É nesse cenário que a raposa tenta vestir a pele de cordeiro.O eleitor, muitas vezes à distância, assiste a um roteiro já conhecido: aquele político que ontem defendia com fervor uma bandeira, hoje a abandona sem cerimônia, como quem troca de camisa.
O argumento? Sempre nobre. Sempre estratégico. Sempre “em nome do povo”. Mas o povo, esse mesmo, raramente é consultado — apenas invocado como justificativa.Mudar de partido, por si só, não é o problema. Em uma democracia, é natural que ideias evoluam e alianças se reorganizem.
O problema surge quando essas mudanças não são guiadas por princípios, mas por cálculos eleitorais, tempo de televisão, acesso ao fundo partidário ou simples sobrevivência política. Nesse contexto, a coerência passa a ser um detalhe incômodo — e facilmente descartável.A raposa, astuta por natureza, conhece bem os caminhos. Sabe onde estão os recursos, percebe para onde sopra o vento e identifica onde a reeleição parece mais provável.

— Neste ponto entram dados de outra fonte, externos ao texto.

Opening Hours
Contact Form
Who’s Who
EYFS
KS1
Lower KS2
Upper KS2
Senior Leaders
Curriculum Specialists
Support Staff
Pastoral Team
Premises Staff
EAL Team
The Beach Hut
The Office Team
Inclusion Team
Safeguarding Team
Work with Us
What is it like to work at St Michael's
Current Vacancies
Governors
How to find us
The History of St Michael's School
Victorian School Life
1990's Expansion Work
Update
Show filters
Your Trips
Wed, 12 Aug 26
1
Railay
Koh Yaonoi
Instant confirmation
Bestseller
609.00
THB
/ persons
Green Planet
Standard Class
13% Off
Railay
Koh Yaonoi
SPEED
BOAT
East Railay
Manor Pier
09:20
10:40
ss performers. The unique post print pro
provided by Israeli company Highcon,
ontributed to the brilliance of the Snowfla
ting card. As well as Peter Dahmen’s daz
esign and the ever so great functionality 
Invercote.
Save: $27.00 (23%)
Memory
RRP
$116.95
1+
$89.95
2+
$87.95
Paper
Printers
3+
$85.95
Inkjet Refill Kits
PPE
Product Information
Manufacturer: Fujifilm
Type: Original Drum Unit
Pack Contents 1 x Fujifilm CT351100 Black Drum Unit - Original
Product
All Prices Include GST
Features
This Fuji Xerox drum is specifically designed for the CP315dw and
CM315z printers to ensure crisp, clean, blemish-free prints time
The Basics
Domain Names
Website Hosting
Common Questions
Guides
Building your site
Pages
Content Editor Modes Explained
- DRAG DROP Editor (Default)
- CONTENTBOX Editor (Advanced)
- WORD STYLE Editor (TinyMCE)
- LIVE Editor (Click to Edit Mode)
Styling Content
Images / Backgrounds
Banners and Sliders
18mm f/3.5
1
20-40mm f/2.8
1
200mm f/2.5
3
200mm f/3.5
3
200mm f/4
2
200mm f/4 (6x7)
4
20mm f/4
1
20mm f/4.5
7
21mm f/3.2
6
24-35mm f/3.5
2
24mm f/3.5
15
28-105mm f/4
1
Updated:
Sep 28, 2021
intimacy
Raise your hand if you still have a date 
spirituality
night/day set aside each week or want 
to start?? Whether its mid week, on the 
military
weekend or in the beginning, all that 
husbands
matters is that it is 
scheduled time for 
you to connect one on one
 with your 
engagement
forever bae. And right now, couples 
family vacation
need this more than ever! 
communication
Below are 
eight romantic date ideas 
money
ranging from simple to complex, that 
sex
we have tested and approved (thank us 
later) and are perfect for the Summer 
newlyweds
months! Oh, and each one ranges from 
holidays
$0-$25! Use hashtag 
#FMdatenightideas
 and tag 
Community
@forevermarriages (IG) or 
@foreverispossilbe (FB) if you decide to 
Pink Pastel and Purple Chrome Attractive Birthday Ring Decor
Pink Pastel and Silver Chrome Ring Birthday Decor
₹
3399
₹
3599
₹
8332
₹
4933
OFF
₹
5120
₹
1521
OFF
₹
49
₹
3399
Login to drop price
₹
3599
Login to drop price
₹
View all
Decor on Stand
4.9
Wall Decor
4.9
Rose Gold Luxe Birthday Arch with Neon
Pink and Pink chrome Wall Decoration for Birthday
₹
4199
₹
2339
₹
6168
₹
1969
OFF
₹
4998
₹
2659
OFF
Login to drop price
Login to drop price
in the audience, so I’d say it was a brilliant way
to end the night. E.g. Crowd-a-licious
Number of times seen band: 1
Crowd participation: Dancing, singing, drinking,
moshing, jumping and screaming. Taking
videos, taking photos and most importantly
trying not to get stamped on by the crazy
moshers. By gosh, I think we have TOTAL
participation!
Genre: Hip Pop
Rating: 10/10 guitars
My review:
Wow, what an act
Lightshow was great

Move-se com habilidade, apostando que o eleitor não perceberá o jogo. Subestima, assim, a inteligência de quem observa. Mas o eleitor aprende.
Pode até não reagir de imediato, pode até parecer distraído, mas guarda na memória cada movimento suspeito, cada discurso reciclado, cada promessa moldada conforme o palco. E, quando menos se espera, responde — nas urnas, no debate público, na crescente desconfiança.A verdade é que não basta vestir a pele de cordeiro para se tornar um.
A essência, cedo ou tarde, se revela. O histórico pesa, as atitudes denunciam, e a coerência — ou a ausência dela — deixa marcas difíceis de apagar.Por isso, em tempos de janela partidária, cabe ao eleitor um papel ainda mais decisivo: observar, comparar e questionar.
Não se deixar seduzir por discursos oportunistas nem por mudanças repentinas de postura. Afinal, a democracia não se sustenta apenas no direito de escolher, mas na responsabilidade de escolher bem.Porque, no fim das contas, uma vez raposa, jamais será cordeiro — por mais convincente que seja o disfarce.